(Page layout parsing data)
┏━━

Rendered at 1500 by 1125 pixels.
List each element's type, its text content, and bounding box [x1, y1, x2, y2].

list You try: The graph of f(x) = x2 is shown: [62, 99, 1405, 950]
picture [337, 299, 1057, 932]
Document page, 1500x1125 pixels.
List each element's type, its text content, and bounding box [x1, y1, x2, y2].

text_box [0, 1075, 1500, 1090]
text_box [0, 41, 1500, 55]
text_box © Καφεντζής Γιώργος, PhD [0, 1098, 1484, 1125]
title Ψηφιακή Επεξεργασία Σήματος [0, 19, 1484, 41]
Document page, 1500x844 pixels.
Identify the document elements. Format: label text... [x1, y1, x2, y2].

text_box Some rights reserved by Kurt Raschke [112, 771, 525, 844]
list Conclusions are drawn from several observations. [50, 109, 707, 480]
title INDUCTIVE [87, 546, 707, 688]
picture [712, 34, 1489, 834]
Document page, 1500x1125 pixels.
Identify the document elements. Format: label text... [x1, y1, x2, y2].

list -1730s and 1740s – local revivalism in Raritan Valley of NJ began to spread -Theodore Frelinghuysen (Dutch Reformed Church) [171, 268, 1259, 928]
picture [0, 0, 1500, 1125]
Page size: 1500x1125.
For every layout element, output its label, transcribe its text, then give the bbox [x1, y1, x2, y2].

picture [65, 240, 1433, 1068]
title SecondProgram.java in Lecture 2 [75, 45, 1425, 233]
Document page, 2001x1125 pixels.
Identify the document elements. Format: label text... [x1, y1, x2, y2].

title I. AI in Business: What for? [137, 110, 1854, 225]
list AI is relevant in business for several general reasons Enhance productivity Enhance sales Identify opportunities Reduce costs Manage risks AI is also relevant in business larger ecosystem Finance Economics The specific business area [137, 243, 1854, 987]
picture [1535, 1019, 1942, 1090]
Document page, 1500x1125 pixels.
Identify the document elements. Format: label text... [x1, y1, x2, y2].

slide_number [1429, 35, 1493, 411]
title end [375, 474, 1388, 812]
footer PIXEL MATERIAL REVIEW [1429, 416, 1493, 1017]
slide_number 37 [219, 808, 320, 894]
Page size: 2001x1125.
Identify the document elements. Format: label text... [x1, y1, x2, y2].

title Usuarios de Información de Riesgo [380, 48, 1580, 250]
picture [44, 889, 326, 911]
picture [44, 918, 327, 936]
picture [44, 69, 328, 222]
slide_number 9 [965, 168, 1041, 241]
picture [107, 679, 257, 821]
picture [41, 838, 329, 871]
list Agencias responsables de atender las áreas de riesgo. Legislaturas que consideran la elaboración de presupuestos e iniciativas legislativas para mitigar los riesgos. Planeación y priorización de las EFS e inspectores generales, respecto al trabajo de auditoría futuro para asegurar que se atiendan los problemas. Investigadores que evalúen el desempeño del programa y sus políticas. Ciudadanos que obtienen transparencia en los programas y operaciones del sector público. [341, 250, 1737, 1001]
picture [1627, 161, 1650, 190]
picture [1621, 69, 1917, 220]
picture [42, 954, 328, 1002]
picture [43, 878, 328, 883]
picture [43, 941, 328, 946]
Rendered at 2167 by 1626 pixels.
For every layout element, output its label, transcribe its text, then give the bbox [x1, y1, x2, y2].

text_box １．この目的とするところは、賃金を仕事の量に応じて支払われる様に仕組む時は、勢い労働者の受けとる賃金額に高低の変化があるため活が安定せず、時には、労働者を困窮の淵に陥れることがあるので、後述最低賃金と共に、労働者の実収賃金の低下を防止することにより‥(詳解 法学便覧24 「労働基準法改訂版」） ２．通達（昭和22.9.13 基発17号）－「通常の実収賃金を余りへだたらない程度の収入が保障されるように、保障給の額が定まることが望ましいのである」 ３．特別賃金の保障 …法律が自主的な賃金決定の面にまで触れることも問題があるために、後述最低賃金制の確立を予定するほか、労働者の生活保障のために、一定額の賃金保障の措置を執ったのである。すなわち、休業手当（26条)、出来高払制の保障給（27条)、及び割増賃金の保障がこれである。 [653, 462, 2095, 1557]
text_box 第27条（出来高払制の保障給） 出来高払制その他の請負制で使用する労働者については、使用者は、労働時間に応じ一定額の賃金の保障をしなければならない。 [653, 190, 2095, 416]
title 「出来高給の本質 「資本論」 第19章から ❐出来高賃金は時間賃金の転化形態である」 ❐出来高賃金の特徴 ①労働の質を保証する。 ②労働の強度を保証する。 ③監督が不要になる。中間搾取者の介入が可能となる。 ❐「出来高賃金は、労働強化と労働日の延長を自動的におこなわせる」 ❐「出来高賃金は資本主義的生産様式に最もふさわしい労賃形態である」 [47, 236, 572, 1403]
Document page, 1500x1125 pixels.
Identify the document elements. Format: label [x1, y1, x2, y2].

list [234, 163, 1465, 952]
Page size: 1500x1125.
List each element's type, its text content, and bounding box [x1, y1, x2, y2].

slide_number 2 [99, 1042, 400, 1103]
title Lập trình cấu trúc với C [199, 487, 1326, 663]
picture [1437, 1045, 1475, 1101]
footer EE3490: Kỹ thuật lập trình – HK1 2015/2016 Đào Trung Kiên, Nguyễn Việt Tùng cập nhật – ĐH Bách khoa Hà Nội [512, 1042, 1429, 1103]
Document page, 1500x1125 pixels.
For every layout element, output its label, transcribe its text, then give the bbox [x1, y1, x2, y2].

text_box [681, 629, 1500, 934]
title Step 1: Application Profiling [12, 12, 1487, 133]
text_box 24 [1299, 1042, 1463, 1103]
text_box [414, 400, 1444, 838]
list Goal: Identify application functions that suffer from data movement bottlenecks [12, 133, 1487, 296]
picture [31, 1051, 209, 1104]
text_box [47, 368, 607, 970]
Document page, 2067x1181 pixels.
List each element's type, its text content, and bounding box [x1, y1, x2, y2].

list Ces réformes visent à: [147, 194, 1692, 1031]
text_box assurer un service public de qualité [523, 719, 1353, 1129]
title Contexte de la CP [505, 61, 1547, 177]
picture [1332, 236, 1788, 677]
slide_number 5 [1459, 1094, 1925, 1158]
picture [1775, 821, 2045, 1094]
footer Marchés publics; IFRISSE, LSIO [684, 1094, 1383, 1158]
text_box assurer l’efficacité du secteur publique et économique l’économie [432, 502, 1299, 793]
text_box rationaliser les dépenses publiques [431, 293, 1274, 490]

┗━━

→ **Exercise goal**
Your task is to reproduce each entry exactly.

→ **Solved problem**
Rendered at 1500 by 1125 pixels.
List each element's type, its text content, and bounding box [x1, y1, x2, y2].

list You try: The graph of f(x) = x2 is shown: [62, 99, 1405, 950]
picture [337, 299, 1057, 932]
Document page, 1500x1125 pixels.
List each element's type, its text content, and bounding box [x1, y1, x2, y2].

text_box [0, 1075, 1500, 1090]
text_box [0, 41, 1500, 55]
text_box © Καφεντζής Γιώργος, PhD [0, 1098, 1484, 1125]
title Ψηφιακή Επεξεργασία Σήματος [0, 19, 1484, 41]
Document page, 1500x844 pixels.
Identify the document elements. Format: label text... [x1, y1, x2, y2].

text_box Some rights reserved by Kurt Raschke [112, 771, 525, 844]
list Conclusions are drawn from several observations. [50, 109, 707, 480]
title INDUCTIVE [87, 546, 707, 688]
picture [712, 34, 1489, 834]
Document page, 1500x1125 pixels.
Identify the document elements. Format: label text... [x1, y1, x2, y2].

list -1730s and 1740s – local revivalism in Raritan Valley of NJ began to spread -Theodore Frelinghuysen (Dutch Reformed Church) [171, 268, 1259, 928]
picture [0, 0, 1500, 1125]
Page size: 1500x1125.
For every layout element, output its label, transcribe its text, then give the bbox [x1, y1, x2, y2].

picture [65, 240, 1433, 1068]
title SecondProgram.java in Lecture 2 [75, 45, 1425, 233]
Document page, 2001x1125 pixels.
Identify the document elements. Format: label text... [x1, y1, x2, y2].

title I. AI in Business: What for? [137, 110, 1854, 225]
list AI is relevant in business for several general reasons Enhance productivity Enhance sales Identify opportunities Reduce costs Manage risks AI is also relevant in business larger ecosystem Finance Economics The specific business area [137, 243, 1854, 987]
picture [1535, 1019, 1942, 1090]
Document page, 1500x1125 pixels.
Identify the document elements. Format: label text... [x1, y1, x2, y2].

slide_number [1429, 35, 1493, 411]
title end [375, 474, 1388, 812]
footer PIXEL MATERIAL REVIEW [1429, 416, 1493, 1017]
slide_number 37 [219, 808, 320, 894]
Page size: 2001x1125.
Identify the document elements. Format: label text... [x1, y1, x2, y2].

title Usuarios de Información de Riesgo [380, 48, 1580, 250]
picture [44, 889, 326, 911]
picture [44, 918, 327, 936]
picture [44, 69, 328, 222]
slide_number 9 [965, 168, 1041, 241]
picture [107, 679, 257, 821]
picture [41, 838, 329, 871]
list Agencias responsables de atender las áreas de riesgo. Legislaturas que consideran la elaboración de presupuestos e iniciativas legislativas para mitigar los riesgos. Planeación y priorización de las EFS e inspectores generales, respecto al trabajo de auditoría futuro para asegurar que se atiendan los problemas. Investigadores que evalúen el desempeño del programa y sus políticas. Ciudadanos que obtienen transparencia en los programas y operaciones del sector público. [341, 250, 1737, 1001]
picture [1627, 161, 1650, 190]
picture [1621, 69, 1917, 220]
picture [42, 954, 328, 1002]
picture [43, 878, 328, 883]
picture [43, 941, 328, 946]
Rendered at 2167 by 1626 pixels.
For every layout element, output its label, transcribe its text, then give the bbox [x1, y1, x2, y2].

text_box １．この目的とするところは、賃金を仕事の量に応じて支払われる様に仕組む時は、勢い労働者の受けとる賃金額に高低の変化があるため活が安定せず、時には、労働者を困窮の淵に陥れることがあるので、後述最低賃金と共に、労働者の実収賃金の低下を防止することにより‥(詳解 法学便覧24 「労働基準法改訂版」） ２．通達（昭和22.9.13 基発17号）－「通常の実収賃金を余りへだたらない程度の収入が保障されるように、保障給の額が定まることが望ましいのである」 ３．特別賃金の保障 …法律が自主的な賃金決定の面にまで触れることも問題があるために、後述最低賃金制の確立を予定するほか、労働者の生活保障のために、一定額の賃金保障の措置を執ったのである。すなわち、休業手当（26条)、出来高払制の保障給（27条)、及び割増賃金の保障がこれである。 [653, 462, 2095, 1557]
text_box 第27条（出来高払制の保障給） 出来高払制その他の請負制で使用する労働者については、使用者は、労働時間に応じ一定額の賃金の保障をしなければならない。 [653, 190, 2095, 416]
title 「出来高給の本質 「資本論」 第19章から ❐出来高賃金は時間賃金の転化形態である」 ❐出来高賃金の特徴 ①労働の質を保証する。 ②労働の強度を保証する。 ③監督が不要になる。中間搾取者の介入が可能となる。 ❐「出来高賃金は、労働強化と労働日の延長を自動的におこなわせる」 ❐「出来高賃金は資本主義的生産様式に最もふさわしい労賃形態である」 [47, 236, 572, 1403]
Document page, 1500x1125 pixels.
Identify the document elements. Format: label [x1, y1, x2, y2].

list [234, 163, 1465, 952]
Page size: 1500x1125.
List each element's type, its text content, and bounding box [x1, y1, x2, y2].

slide_number 2 [99, 1042, 400, 1103]
title Lập trình cấu trúc với C [199, 487, 1326, 663]
picture [1437, 1045, 1475, 1101]
footer EE3490: Kỹ thuật lập trình – HK1 2015/2016 Đào Trung Kiên, Nguyễn Việt Tùng cập nhật – ĐH Bách khoa Hà Nội [512, 1042, 1429, 1103]
Document page, 1500x1125 pixels.
For every layout element, output its label, transcribe its text, then give the bbox [x1, y1, x2, y2].

text_box [681, 629, 1500, 934]
title Step 1: Application Profiling [12, 12, 1487, 133]
text_box 24 [1299, 1042, 1463, 1103]
text_box [414, 400, 1444, 838]
list Goal: Identify application functions that suffer from data movement bottlenecks [12, 133, 1487, 296]
picture [31, 1051, 209, 1104]
text_box [47, 368, 607, 970]
Document page, 2067x1181 pixels.
List each element's type, its text content, and bounding box [x1, y1, x2, y2].

list Ces réformes visent à: [147, 194, 1692, 1031]
text_box assurer un service public de qualité [523, 719, 1353, 1129]
title Contexte de la CP [505, 61, 1547, 177]
picture [1332, 236, 1788, 677]
slide_number 5 [1459, 1094, 1925, 1158]
picture [1775, 821, 2045, 1094]
footer Marchés publics; IFRISSE, LSIO [684, 1094, 1383, 1158]
text_box assurer l’efficacité du secteur publique et économique l’économie [432, 502, 1299, 793]
text_box rationaliser les dépenses publiques [431, 293, 1274, 490]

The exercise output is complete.